What is expected: Where a picture occurs in the data, omit it, and copy all remaining data exactly.

Recorded data:
- - -

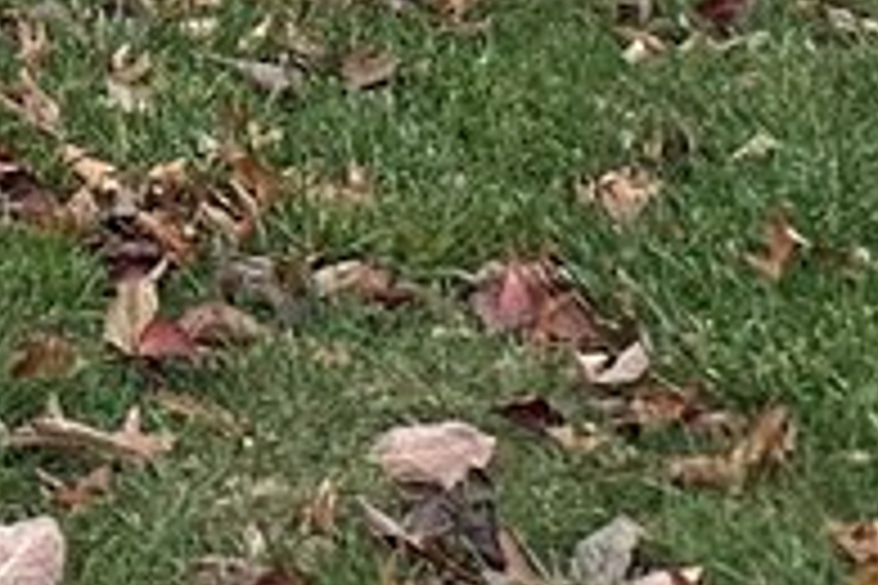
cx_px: -1529
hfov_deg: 9.1
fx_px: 4731
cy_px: -1964
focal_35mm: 194
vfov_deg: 5.8
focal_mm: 6.86
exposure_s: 1/2882
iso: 80
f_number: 1.78
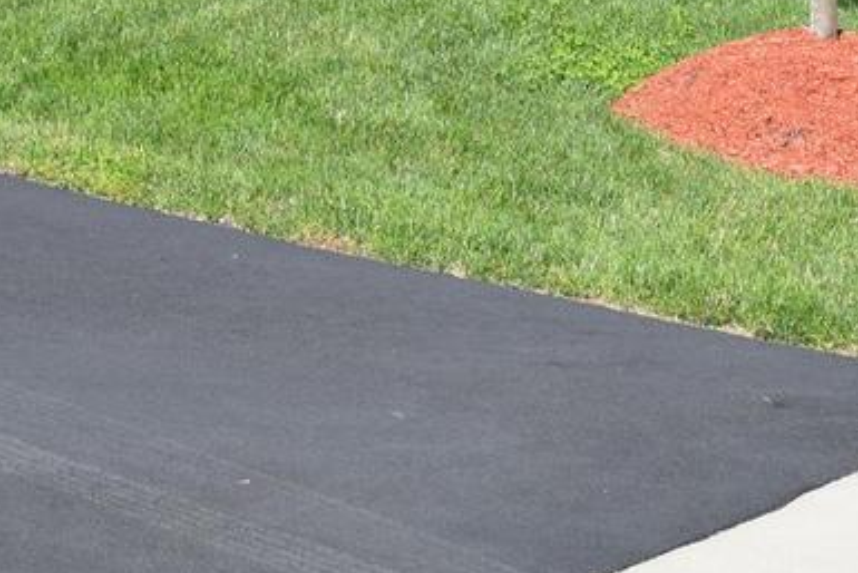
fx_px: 2408
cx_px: 89
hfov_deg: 19.8
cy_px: -417
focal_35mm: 101
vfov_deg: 12.5
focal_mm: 18
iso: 200
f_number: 10
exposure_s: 1/400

- - -

Solution to the problem:
cx_px: -1529
hfov_deg: 9.1
fx_px: 4731
cy_px: -1964
focal_35mm: 194
vfov_deg: 5.8
focal_mm: 6.86
exposure_s: 1/2882
iso: 80
f_number: 1.78
fx_px: 2408
cx_px: 89
hfov_deg: 19.8
cy_px: -417
focal_35mm: 101
vfov_deg: 12.5
focal_mm: 18
iso: 200
f_number: 10
exposure_s: 1/400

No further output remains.